While very promising for the study of cell dynamics, the development of SMT raises however new challenges in terms of image processing. In these experiments, the motion of several tagged molecules is simultaneously recorded and needs to be quantitatively analyzed. The image sequences can be composed of up to thousands of frames and contain a number of molecules which varies from a couple to hundreds, depending on experimental conditions and protocols. This number may also fluctuate in consecutives frames since molecules can entry and exit in the field of view. Using QDs as fluorescent probes raises additional difficulties. Due to complex physical processes, the QD fluorescence is intermittent, i.e. its emission intensity randomly alternates between bright and dark periods. It means that tagged-molecules might temporarily disappear from the field of view. A robust processing tool is therefore required to account for all the specificities of SMT measurements and automatically extract the trajectories of single molecules.

Contribution

To track single molecules, we develop a novel method which does not use the traditionnal frame by frame approach but considers the fluorescence image stack as a single 3D spatio-temporal volume. In this representation, molecular trajectories are viewed as 3D curves which we consider as minimal paths in an image-dependent metric and seek to retrieve using an energy minimization technique.
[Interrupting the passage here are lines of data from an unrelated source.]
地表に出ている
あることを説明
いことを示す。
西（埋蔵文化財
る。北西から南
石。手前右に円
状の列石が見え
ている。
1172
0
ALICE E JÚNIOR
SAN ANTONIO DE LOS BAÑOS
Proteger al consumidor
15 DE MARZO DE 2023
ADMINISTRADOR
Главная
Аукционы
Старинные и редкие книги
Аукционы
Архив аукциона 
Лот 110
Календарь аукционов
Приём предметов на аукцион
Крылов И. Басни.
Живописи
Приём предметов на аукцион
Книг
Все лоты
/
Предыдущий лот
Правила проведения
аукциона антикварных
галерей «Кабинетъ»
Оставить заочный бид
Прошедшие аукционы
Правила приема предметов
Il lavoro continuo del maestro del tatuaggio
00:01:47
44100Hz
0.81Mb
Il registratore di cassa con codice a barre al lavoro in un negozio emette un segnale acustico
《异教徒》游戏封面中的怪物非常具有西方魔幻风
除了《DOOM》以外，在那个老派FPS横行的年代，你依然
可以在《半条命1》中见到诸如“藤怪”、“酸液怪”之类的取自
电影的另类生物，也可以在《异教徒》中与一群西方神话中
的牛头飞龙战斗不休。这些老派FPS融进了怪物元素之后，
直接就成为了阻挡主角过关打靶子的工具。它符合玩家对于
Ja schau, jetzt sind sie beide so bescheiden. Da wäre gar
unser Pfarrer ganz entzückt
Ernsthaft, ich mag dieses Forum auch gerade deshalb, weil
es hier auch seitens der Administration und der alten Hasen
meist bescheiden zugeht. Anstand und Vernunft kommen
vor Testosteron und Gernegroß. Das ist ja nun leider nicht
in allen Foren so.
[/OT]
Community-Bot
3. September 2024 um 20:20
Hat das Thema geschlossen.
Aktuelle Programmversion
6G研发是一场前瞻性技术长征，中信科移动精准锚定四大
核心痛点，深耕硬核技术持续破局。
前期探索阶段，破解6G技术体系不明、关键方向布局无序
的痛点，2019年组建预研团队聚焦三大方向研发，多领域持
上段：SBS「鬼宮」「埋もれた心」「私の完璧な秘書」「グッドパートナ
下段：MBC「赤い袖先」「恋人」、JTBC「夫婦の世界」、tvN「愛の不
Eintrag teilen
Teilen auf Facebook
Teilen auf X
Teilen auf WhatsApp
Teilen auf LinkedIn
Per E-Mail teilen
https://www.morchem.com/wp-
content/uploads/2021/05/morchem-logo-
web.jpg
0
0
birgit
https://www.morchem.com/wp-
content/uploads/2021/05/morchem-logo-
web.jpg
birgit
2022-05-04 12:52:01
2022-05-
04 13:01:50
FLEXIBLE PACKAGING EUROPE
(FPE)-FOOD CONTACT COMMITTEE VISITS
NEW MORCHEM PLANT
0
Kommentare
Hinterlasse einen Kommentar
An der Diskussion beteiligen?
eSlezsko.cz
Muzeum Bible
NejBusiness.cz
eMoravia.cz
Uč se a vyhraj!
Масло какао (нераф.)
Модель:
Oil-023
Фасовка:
First, fluorescent spots are detected in each frame of the sequence, using a model of the diffraction-limited pattern. This step gives rise to a set of points in the spatio-temporal volume. These points are not randomly scattered but exhibit significant amount of organization. The problem of motion correspondence is then mapped into a perceptual grouping one, given a set of unstructured points and the image sequence. The underlying idea is to use the fluorescence image to guide the grouping process, taking into account the fluorescence signal which exists but is too low to have been detected. We sequentially find pairs of points (among the set of detected spots) that have to be linked and the paths that join them, such that these paths are geodesics in a Riemannian metric computed from the three-dimensional image stack. Therefore, our approach naturally allows the inference of the fluorescent probe trajectory even when the fluorescence signal is below the detection threshold. Finally, an additional stage is applied to process the set of minimal paths, in order to get true molecular trajectories with a localization accuracy of a few nanometers.

Results

To illustrate the capability of our approach, we present here some results issued from the tracking of glycine receptors tagged with QDs in the membrane of live neurons. For each analyzed film a movie is provided. This movie presents both the fluorescence image sequence (on the left side) and a synthetic reconstruction of molecular trajectories (on the right side). For a better visualization, these trajectories are also represented in a 3D spatio-temporal volume. Experimental data are provided by Marie-Virginie Ehrensperger.

The presented fluorescence image sequences have in common the following parameters :
Pixel width : 216.7 nm,
Temporal sampling period : 75 ms,
Approximative standard deviation of the PSF : 85 nm.